Another thing I truly enjoyed while working on this project is the experience of “creating a project flow/pipeline” (I think of this as being similar to a data pipeline:). It might sound a little bit unclear, but, what I mean by this is essentially the process of learning/making something from scratch, and making decisions along the way about how to structure this pipeline, without having strict guidelines to follow. I think, an important part of this “creating a project flow” is breaking down what you would like to do into smaller parts (yes, this idea is a classic, but a very, very useful, important, and required(!) classic:), understanding how to make those small parts work, and understanding how to connect those smaller parts together - into a pipeline!
The last thing I cannot forget to mention is, the importance & the experience of taking detailed notes.

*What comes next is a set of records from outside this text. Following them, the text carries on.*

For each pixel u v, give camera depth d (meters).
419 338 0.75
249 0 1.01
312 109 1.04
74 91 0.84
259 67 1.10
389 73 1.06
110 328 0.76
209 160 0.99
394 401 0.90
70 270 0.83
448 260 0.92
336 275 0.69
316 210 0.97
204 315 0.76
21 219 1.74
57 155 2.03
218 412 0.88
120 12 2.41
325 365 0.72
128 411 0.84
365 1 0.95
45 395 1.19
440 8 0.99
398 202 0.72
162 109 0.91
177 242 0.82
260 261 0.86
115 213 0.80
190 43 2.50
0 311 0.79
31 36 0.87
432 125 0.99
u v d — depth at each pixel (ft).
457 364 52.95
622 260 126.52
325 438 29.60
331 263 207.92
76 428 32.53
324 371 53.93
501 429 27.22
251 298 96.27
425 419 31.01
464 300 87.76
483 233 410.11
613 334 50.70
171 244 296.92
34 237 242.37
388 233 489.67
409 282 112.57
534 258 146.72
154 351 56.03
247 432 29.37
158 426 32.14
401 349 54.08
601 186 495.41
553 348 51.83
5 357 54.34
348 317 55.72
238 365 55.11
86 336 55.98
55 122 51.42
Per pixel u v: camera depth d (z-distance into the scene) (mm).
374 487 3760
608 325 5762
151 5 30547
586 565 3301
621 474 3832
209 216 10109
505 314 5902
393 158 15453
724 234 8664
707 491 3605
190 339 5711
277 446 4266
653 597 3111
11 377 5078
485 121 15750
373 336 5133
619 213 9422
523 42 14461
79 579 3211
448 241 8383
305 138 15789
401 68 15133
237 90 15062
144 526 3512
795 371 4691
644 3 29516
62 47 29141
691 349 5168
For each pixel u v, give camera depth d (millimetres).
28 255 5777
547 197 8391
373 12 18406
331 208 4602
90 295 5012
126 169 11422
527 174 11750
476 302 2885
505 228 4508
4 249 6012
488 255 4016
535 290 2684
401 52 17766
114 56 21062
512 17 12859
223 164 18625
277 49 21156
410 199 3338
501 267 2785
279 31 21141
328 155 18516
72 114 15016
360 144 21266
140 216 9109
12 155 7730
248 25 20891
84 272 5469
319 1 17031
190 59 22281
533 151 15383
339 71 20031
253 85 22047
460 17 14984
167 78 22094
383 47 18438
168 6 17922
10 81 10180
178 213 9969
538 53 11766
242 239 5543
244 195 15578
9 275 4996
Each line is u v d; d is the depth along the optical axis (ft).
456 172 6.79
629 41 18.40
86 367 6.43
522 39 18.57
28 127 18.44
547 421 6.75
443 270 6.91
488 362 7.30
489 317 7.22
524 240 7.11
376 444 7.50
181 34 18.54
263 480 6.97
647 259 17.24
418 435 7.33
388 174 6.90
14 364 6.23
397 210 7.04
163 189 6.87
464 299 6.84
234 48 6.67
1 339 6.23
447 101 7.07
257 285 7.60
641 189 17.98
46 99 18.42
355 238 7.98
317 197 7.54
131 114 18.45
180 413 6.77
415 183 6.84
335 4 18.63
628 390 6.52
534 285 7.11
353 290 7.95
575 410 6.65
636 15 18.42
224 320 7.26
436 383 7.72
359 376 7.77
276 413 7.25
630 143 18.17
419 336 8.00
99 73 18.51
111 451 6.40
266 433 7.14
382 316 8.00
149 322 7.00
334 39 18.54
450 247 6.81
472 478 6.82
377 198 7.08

I call this my “progress journ(al/ey)” - with the projects I got to work on this summer, each day I worked on a project, I kept a journal (that is, a Google Drive doc:) for recording my progress, my research, resources utilized, the problems I encountered, learnings, accomplishments, ideas, plans and to-do’s - anything, really!:) - not in a particular format, but however way I wanted for that day. I have seen how much this has benefited me over time, that I feel confident about saying that these journals were probably the most helpful things in making me keep going as I ran into difficulties!